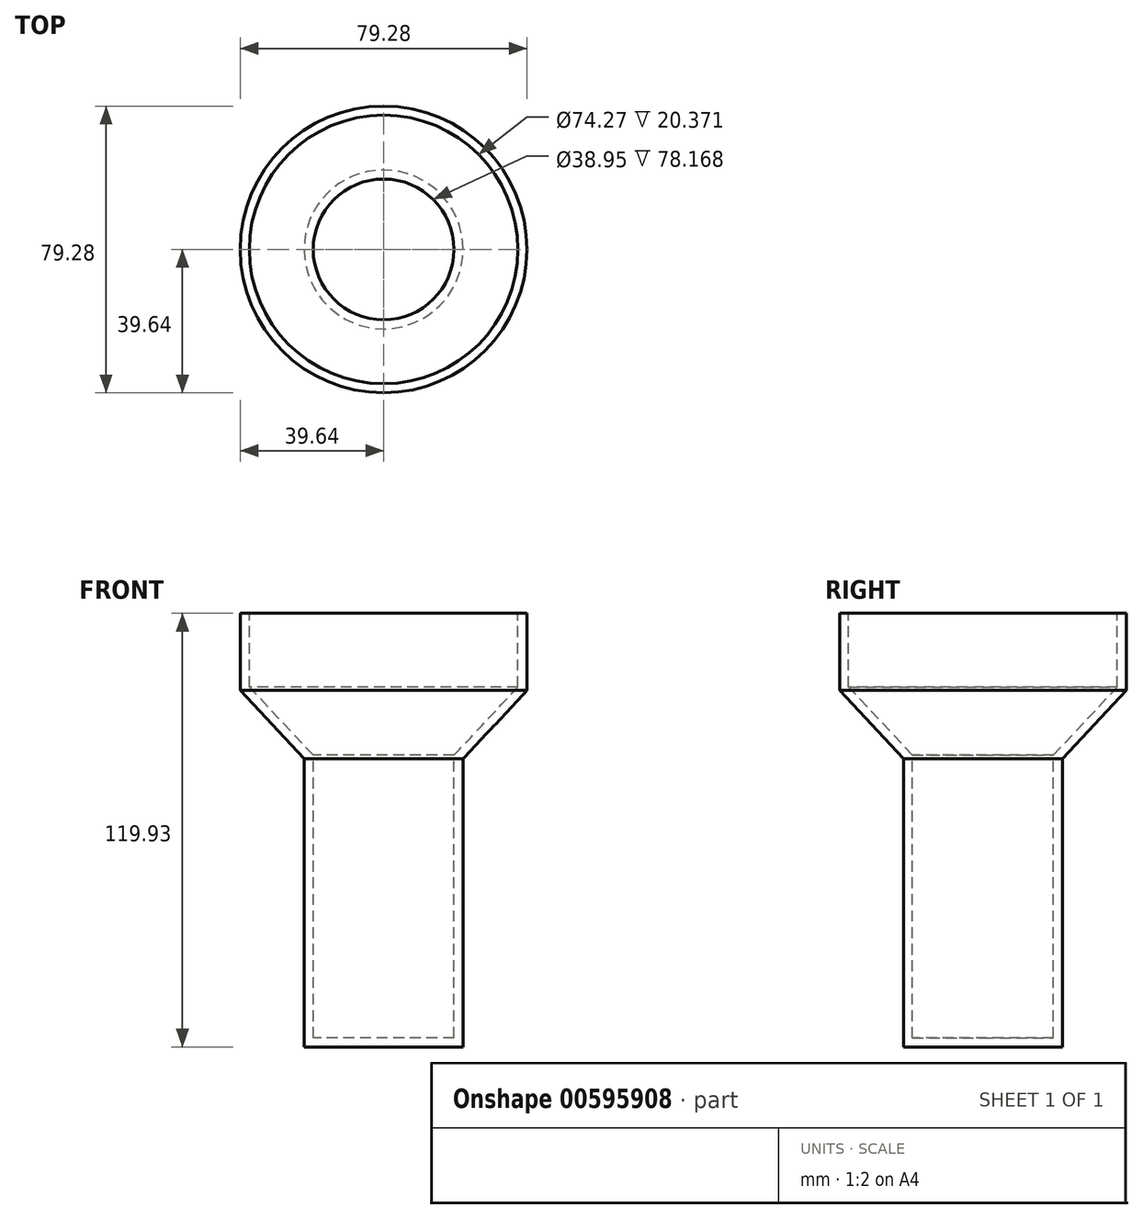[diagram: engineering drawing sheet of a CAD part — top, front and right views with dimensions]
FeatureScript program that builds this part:
annotation { "Feature Type Name" : "Feature", "Feature Type Description" : "" }
export const myFeature = defineFeature(function(context is Context, id is Id, definition is map)
    precondition{}
    {
        {
            var Q0;
            Q0=qCreatedBy(makeId("Right.planeOp"),FACE);
            var sketch = newSketch(context, id + "F0", { "sketchPlane" : qUnion([Q0])});
            skLineSegment(sketch, "E0", {"start": v(0, -59.76) * mm, "end": v(-21.97, -59.76) * mm});
            skLineSegment(sketch, "E1", {"start": v(-21.97, -59.76) * mm, "end": v(-21.97, 19.92) * mm});
            skLineSegment(sketch, "E2", {"start": v(-21.97, 19.92) * mm, "end": v(-39.64, 38.81) * mm});
            skLineSegment(sketch, "E3", {"start": v(-39.64, 38.81) * mm, "end": v(-39.64, 60.17) * mm});
            skLineSegment(sketch, "E4", {"start": v(-39.64, 60.17) * mm, "end": v(0, 60.17) * mm});
            skLineSegment(sketch, "E5", {"start": v(0, 60.17) * mm, "end": v(0, -59.76) * mm});
            skSolve(sketch);
        }
        {
            var Q0;
            Q0=makeQuery(id+"F0.imprint","IMPRINT",FACE,{"disambiguationData":[TD([[makeQuery(id+"F0.imprint","IMPRINT",EDGE,{"derivedFrom":sQuery(id+"F0.wireOp",EDGE,"E0")}),-1.0]])]});
            var Q1;
            Q1=sQuery(id+"F0.wireOp",EDGE,"E5");
            revolve(context, id + "F1", {"entities" : qUnion([Q0]), "axis" : qUnion([Q1]), "revolveType" : RevolveType.FULL});
        }
        {
            var Q0;
            Q0=makeQuery(id+"F1.opRevolve","SWEPT_FACE",FACE,{"disambiguationData":[OSD([sQuery(id+"F0.wireOp",EDGE,"E4")])]});
            shell(context, id + "F2", {"entities" : qUnion([Q0]), "thickness" : 2.5 * mm});
        }
    });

Directions for this task: Collect each line in the records that contains the string "entities". Case counts.

Task result:
            revolve(context, id + "F1", {"entities" : qUnion([Q0]), "axis" : qUnion([Q1]), "revolveType" : RevolveType.FULL});
            shell(context, id + "F2", {"entities" : qUnion([Q0]), "thickness" : 2.5 * mm});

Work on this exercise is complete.